September 21, 2012 -- The Bipartisan Policy Center is positioning itself to be a major player in upcoming debates over containing health care costs that might emerge in Congress as lawmakers try to rein in the deficit. A new report marks the first step in its health care cost initiative funded in part by the Robert Wood Johnson Foundation and the Peter G. Peterson Foundation.

The organization is gathering information from the Centers for Medicare and Medicaid Services (CMS), such as Medicare and Medicaid claims data, to inform a significant upcoming report that will include recommendations to Congress. BPC officials also are asking private health insurers and health systems for data. The group hopes to use the information to draw conclusions about how best to lower costs.

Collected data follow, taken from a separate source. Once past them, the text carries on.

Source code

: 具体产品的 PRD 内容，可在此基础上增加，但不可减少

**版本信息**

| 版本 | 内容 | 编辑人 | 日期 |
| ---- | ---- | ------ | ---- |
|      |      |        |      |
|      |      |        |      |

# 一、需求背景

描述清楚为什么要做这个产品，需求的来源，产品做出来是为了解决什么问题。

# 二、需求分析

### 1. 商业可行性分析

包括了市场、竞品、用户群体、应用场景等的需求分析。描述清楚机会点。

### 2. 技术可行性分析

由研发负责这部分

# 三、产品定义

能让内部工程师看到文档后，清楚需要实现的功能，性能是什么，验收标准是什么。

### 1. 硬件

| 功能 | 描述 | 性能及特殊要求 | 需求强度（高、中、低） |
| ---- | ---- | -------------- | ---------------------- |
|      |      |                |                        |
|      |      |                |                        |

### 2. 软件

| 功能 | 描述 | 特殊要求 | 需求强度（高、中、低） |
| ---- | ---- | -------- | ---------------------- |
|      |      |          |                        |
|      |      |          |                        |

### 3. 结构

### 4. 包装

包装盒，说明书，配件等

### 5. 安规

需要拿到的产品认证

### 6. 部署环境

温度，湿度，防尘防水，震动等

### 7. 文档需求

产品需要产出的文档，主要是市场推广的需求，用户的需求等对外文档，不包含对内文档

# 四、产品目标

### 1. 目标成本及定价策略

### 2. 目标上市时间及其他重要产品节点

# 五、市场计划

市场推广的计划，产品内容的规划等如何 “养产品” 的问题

BPC Senior Vice President and former GOP Senate aide Bill Hoagland, who recently began working at the center, told CQ HealthBeat earlier this month that a major proposal will be released by early next year. Hoagland said then that while he isn't embracing a premium support approach to control health care costs, nor endorsing the 2010 health overhaul law, there are elements of both that can be combined to tackle rising costs.

The 27-page white paper provides an overview of the major cost drivers in the U.S. health care system. It specifically mentions several issues including health care financing and delivery, the needs of an aging population, advancing medical technology, insurance design, the lack of transparency in cost and quality information, consolidation of insurance companies and medical providers, the tax treatment of insurance and the effects of a long list of laws and regulations.

Policies could curb spending growth tied to some of the issues, the report said, but others such as the aging population cannot be solved by policy changes. Some federal policies are needed, the report said, while others are in the purview of the states.

The health care law (PL 111-148, PL 111-152) will "help control costs," the report said, but it says the measure does not go far enough. "Multiple policy changes, developed with a broad bipartisan approach, will be necessary to address our health care cost growth challenges," the report says.

Among the wide range of factors affecting spending growth are:

  • The current fee-for-service system prevalent in the United States incentivizes medical providers to perform more tests and procedures, and the cost is masked by third-party insurance, the report said.
  • Administrative costs, due to the need for providers to bill different payers, are estimated to be between $156 billion and $183 billion per year.
  • Consolidation of hospitals in the 1990s is believed to have raised prices by at least five percent, the report said.
  • Fraud and waste cost Medicare and Medicaid at least $50 billion to $100 billion per year.
  • Prices in the U.S. are higher than in other nations, with per capita spending on physician services reaching $1,599 in 2008, compared to $310 per person in other developed countries.